I can’t help the grin that unfurls across my face. “Aw, aren’t we just so cute, finishing each other’s sandwiches and everything.”

“I mean it. How’d you know that?”

“You got a kid who I’m guessing is starting to think about college or trade school or whatever, so . . . money. And since working for the man never pays crap, you’re starting your own biz.”

One of his brows lifts in a neat arch. Impressed? “Not too shabby, Florida.”

“Oh, I ain’t done.” I hold up my hand, start ticking off items on my fingers. “Repoing makes the most financial sense, yet you’re still playing Zamboni driver at the Dingoes’ failing rink. Plus, you’re an Ice Out star. You’re stuck in the hockey world, aren’t you?”

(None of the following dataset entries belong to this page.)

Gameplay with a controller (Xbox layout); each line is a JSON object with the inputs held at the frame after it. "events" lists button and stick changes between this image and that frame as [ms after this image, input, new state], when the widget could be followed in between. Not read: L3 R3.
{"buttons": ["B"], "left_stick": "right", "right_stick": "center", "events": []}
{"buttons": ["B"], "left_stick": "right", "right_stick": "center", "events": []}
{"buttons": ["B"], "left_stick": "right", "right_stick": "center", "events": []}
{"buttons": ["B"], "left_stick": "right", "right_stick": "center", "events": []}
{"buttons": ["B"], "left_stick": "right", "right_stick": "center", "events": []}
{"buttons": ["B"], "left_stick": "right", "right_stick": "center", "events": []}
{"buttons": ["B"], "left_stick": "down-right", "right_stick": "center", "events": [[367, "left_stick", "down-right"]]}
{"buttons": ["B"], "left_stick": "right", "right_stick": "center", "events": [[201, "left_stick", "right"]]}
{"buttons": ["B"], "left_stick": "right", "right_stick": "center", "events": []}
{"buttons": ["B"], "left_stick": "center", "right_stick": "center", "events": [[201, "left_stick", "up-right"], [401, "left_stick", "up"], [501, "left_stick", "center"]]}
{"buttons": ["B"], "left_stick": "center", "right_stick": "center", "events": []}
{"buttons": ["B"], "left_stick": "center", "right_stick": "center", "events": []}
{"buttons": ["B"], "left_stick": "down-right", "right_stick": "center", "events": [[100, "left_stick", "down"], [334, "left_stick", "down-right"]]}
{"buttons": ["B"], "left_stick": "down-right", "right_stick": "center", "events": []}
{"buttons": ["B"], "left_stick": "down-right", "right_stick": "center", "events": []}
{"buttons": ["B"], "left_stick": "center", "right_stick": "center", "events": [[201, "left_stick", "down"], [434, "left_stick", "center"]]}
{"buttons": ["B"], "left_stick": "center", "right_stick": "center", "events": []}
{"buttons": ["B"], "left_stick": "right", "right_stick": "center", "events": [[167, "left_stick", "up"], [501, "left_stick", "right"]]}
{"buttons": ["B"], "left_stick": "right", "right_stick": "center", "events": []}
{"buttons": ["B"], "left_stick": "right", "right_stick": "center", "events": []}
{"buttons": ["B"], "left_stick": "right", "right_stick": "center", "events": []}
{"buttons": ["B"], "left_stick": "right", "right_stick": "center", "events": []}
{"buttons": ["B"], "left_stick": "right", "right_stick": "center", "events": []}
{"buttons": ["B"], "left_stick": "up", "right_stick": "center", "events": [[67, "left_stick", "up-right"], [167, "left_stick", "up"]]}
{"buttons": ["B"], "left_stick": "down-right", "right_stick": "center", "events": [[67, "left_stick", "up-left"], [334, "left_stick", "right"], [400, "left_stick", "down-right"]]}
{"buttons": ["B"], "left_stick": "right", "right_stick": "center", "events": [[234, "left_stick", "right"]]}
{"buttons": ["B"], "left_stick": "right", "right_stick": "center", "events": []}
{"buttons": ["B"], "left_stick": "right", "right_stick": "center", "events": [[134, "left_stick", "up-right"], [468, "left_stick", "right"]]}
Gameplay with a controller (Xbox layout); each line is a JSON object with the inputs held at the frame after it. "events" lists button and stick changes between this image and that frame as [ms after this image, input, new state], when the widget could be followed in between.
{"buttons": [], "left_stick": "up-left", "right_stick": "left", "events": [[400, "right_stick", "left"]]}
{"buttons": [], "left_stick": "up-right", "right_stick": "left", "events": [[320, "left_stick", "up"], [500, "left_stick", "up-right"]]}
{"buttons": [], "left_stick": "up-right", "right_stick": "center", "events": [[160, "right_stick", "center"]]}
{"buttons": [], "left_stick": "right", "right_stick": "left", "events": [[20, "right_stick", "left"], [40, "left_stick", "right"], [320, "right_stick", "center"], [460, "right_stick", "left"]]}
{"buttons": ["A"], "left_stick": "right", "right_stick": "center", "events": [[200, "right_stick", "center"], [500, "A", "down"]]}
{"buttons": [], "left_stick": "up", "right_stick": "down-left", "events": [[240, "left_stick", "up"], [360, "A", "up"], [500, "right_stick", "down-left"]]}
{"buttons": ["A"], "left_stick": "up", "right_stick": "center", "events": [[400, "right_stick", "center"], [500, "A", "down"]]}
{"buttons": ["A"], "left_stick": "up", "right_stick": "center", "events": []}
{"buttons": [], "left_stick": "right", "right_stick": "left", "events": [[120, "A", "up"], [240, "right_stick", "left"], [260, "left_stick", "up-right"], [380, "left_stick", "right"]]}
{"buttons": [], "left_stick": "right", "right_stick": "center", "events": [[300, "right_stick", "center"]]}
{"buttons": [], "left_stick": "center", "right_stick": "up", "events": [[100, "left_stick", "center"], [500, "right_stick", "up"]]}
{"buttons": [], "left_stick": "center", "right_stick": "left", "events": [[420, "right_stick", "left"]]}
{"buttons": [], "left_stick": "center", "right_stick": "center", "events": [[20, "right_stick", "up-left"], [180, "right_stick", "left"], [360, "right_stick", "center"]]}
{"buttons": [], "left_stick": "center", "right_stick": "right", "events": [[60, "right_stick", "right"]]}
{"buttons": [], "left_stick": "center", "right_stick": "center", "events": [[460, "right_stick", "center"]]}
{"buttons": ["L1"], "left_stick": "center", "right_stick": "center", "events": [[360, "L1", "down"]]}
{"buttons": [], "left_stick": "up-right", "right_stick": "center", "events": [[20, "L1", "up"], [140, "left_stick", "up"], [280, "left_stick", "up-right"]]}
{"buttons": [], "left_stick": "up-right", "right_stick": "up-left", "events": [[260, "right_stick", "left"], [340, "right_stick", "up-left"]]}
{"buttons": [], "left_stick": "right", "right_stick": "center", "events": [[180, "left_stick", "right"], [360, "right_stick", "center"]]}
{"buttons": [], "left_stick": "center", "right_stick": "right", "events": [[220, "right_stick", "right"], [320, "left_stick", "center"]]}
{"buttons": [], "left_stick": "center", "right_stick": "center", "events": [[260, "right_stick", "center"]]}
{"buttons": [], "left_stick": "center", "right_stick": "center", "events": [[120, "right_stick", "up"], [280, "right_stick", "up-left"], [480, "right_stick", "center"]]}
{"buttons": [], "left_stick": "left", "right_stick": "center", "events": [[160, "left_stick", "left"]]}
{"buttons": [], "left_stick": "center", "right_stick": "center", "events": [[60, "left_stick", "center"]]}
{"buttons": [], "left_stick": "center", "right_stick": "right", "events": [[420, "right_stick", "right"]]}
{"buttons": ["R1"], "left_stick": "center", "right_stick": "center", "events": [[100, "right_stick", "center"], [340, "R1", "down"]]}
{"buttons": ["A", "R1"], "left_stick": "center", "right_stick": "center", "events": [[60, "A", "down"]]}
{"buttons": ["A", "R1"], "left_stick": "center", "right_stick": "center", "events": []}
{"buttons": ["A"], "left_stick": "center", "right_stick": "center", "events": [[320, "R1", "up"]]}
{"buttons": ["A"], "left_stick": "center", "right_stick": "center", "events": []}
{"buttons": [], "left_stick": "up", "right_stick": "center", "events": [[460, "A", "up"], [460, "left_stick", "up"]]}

“And you’re a little scary.”

I shrug, and for some reason choose this moment to ask, “Are you related to Jesse Taylor?”

Nat freezes. He’s halfway through pulling a navy hoodie over his head, and he freezes solid as ice. Only for an instant, a heartbeat, and then he’s dragging his head through the sweatshirt. “He’s my brother. ”

“Your brother who’s an NHL superstar.” I yank the zipper of my bag closed. “Who the Dingoes have never recovered from losing.”

There’s a lot of unspoken stuff there —can’t imagine the mental fuckery of living in that shadow. Having that kind of pressure on you could break anybody.

No wonder he considers himself a fuck-up.

“Yeah, basically.” Nat does stand, shouldering his bag in the same motion. “But now I guess it’s your team.”

“Indeed.” I wince. Speaking of pressure. “No biggie.”

“If anybody can do it, it’s you.” It’s not his words that surprise me, but the vehemence behind them—like he believes them. “I didn’t know what to think when you first showed up, but honestly, I think you’ve got a shot.”

My brows shoot upwards. Can’t imagine what my expression looks like. “What?”

“I think you’ve got something nobody’s had for a long time.”

He leaves me on the bench with my mouth hanging open.

Again.

Why is he always leaving me like that?